None of the cases of acquired double pylorus reported up to 1984 had been associated with malignancy (Einhorn et al. 1984). Friehling and Rosenthal (1985) subsequently described an unusual case of gastric carcinoma in which the radiological appearance of a double-channel pylorus was the result of partition of the pyloric aperture by the tumor, no fistula being present.
The radiological features of two more (unconfirmed) cases of benign, acquired pyloro- duodenal fistula were subsequently described by Hurwitz and Friedman (1987).
Discussion #
Acquired double pylorus or pyloro-duodenal fistula occurring as a result of perforation of a peptic ulcer has also been known by the terms pseudo-pylorus, tunnel ulcer, pyloric diaphragm, antral mucosal band and pyloric septum (Drapkin et al. 1974; Hegedus et al 1978). None of the authors quoted, with the exception of Keet and Bezuidenhout (1984), described the condition in relation to the concept of the pyloric sphincteric cylinder.
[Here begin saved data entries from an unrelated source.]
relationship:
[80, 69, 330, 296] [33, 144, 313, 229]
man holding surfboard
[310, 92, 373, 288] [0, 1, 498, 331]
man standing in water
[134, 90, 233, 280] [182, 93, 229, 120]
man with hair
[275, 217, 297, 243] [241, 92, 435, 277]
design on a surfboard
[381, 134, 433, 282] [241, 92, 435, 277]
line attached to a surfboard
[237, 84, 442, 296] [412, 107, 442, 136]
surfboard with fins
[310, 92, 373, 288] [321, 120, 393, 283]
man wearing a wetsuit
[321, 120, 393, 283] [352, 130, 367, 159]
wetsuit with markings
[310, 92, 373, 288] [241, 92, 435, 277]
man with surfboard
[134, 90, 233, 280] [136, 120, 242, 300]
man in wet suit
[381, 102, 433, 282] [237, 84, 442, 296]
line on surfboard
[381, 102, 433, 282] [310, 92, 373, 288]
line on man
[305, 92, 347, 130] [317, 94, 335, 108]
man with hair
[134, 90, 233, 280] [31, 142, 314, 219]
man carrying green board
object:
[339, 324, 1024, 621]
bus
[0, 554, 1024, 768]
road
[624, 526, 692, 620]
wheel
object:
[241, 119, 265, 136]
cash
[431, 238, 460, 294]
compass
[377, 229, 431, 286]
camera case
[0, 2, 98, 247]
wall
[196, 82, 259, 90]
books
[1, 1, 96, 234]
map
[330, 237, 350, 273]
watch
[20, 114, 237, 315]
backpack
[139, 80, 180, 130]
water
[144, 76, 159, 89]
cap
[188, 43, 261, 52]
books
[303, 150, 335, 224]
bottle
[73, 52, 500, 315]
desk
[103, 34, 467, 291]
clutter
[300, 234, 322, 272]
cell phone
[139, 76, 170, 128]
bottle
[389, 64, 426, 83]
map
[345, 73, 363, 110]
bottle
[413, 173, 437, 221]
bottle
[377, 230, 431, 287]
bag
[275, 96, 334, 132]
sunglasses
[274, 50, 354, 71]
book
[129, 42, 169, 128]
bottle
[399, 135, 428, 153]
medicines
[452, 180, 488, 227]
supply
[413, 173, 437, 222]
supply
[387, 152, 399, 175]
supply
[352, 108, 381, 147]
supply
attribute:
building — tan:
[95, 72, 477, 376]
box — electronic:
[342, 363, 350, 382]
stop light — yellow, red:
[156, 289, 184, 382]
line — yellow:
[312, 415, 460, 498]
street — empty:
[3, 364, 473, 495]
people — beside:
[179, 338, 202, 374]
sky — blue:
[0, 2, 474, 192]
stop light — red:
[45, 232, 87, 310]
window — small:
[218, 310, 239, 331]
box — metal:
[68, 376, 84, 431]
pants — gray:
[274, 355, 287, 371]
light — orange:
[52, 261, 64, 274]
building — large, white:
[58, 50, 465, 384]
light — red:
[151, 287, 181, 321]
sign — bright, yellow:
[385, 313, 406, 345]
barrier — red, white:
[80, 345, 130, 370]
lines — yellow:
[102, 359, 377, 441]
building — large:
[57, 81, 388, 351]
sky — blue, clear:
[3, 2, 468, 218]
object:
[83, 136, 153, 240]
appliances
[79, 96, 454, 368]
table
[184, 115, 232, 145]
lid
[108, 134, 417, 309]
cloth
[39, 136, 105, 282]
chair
Our cases had the following features in common: In all the pyloro-duodenal fistula extended from the superior aspect of the distal part of the pyloric sphincteric cylinder to the superior fornix of the duodenal bulb, i.e. it was situated on the lesser curvature side. (As reported in the literature the fistula may occasionally occur on the greater curvature side).
In all 4 cases the sphincteric cylinder remained partially contracted (or, in other words, incompletely expanded) throughout the radiological examination; although minor degrees of contraction and relaxation did occur, these movements were never maximal. This is best illustrated in Fig. 31.2, in which a permanent contraction of the left pyloric loop on the greater curvature, opposite the commencement of the fistula, is seen. In Case 31.4 the contraction at times reached the pseudo-diverticulum stage (Fig. 31.4B), before reverting to incomplete expansion (Fig. 31.4A).
It is concluded that our cases of acquired pyloro-duodenal fistula were associated with motility disturbance of the pyloric sphincteric cylinder, consisting of a restriction in the range of contraction and relaxation. Theoretically this could have an effect on emptying and trituration of solids (Chap. 18). Emptying of liquid barium occurred without undue delay through both orifices.